Vaticano

Francisco: sin misericordia la teología se convierte en ideología

El Papa escribió una carta por el centenario de la Facultad teológica de la Universidad Católica Argentina: y dice no «una teología que se agota en la disputa académica o que contempla la humanidad desde un castillo de cristal… La misericordia es la sustancia misma del Evangelio»

ANDREA TORNIELLI
CIUDAD DEL VATICANO

«Sin misericordia, nuestra teología, nuestro derecho, nuestra pastoral, corren el riesgo de caer en la mezquindad burocrática o en la ideología». Lo escribió Papa Francisco en una carta al arzobispo de Buenos Aires, Mario Polli. El documento, que lleva la fecha del 3 de marzo pero fue divulgado hoy, celebra el centenario de la  Facultad Teológica de la Universidad Católica Argentina (UCA).

«El aniversario coincide con el de los cincuenta años de la clausura del Concilio Vaticano II, que ha sido una puesta al día, una relectura del Evangelio en la perspectiva de la cultura contemporánea. Ha producido un movimiento irreversible de renovación que viene del Evangelio. Y ahora es preciso seguir adelante. Pero, cómo seguir adelante? Enseñar y estudiar teología significa vivir en una frontera, esa en la que el Evangelio encuentra las necesidades de las personas a las que se anuncia, de manera comprensible y significativa».

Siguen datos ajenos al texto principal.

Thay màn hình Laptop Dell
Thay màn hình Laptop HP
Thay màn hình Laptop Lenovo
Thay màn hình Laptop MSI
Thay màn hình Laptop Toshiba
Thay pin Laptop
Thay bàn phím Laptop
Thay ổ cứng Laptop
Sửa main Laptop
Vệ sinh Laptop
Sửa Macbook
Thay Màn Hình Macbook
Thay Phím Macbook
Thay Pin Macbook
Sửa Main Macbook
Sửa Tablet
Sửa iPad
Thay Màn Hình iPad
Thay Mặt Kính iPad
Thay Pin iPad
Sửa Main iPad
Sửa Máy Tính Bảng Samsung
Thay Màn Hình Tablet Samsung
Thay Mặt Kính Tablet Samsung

«Debemos guardarnos –advierte el Papa– de una teología que se agota en la disputa académica o que contempla la humanidad desde un castillo de cristal. Se aprende para vivir: teología y santidad son un binomio inseparable. Por tanto, la teología que desarrollan ha de estar basada en la Revelación, en la Tradición, pero también debe acompañar los procesos culturales y sociales, especialmente las transiciones difíciles. En este tiempo, la teología también debe hacerse cargo de los conflictos: no sólo de los que experimentamos dentro de la Iglesia, sino también de los que afectan a todo el mundo y que se viven por las calles de Latinoamérica».

«No se conformen –exhorta el Pontífice argentino– con una teología de despacho. Que el lugar de sus reflexiones sean las fronteras. Y no caigan en la tentación de pintarlas, perfumarlas, acomodarlas un poco y domesticarlas. También los buenos teólogos, como los buenos pastores, huelen a pueblo y a calle y, con su reflexión, derraman ungüento y vino en las heridas de los hombres».

La teología, indicó Papa Francisco, debe ser «expresión de una Iglesia que es “hospital de campo”, que vive su misión de salvación y curación en el mundo. La misericordia no es solo una actitud pastoral, sino la sustancia misma del Evangelio de Jesús. Les animo a que estudien cómo, en las diferentes disciplinas – dogmática, moral, espiritualidad, derecho, etc. – se puede reflejar la centralidad de la misericordia. Sin misericordia, nuestra teología, nuestro derecho, nuestra pastoral, corren el riesgo de caer en la mezquindad burocrática o en la ideología, que por su propia naturaleza quiere domesticar el misterio. Comprender la teología es comprender a Dios, que es Amor».

El estudiante de teología que debe formar la UCA, concluyó el Papa, no es un «teólogo “de museo”», que acumula datos e información sobre la Revelación, pero sin saber qué hacer con ella. El estudiante de teología de la UCA tampoco debe ser un «“balconero” de la historia», sino «una persona capaz de construir en torno a sí la humanidad, de transmitir la divina verdad cristiana en una dimensión verdaderamente humana, y no un intelectual sin talento, un eticista sin bondad o un burócrata de lo sagrado».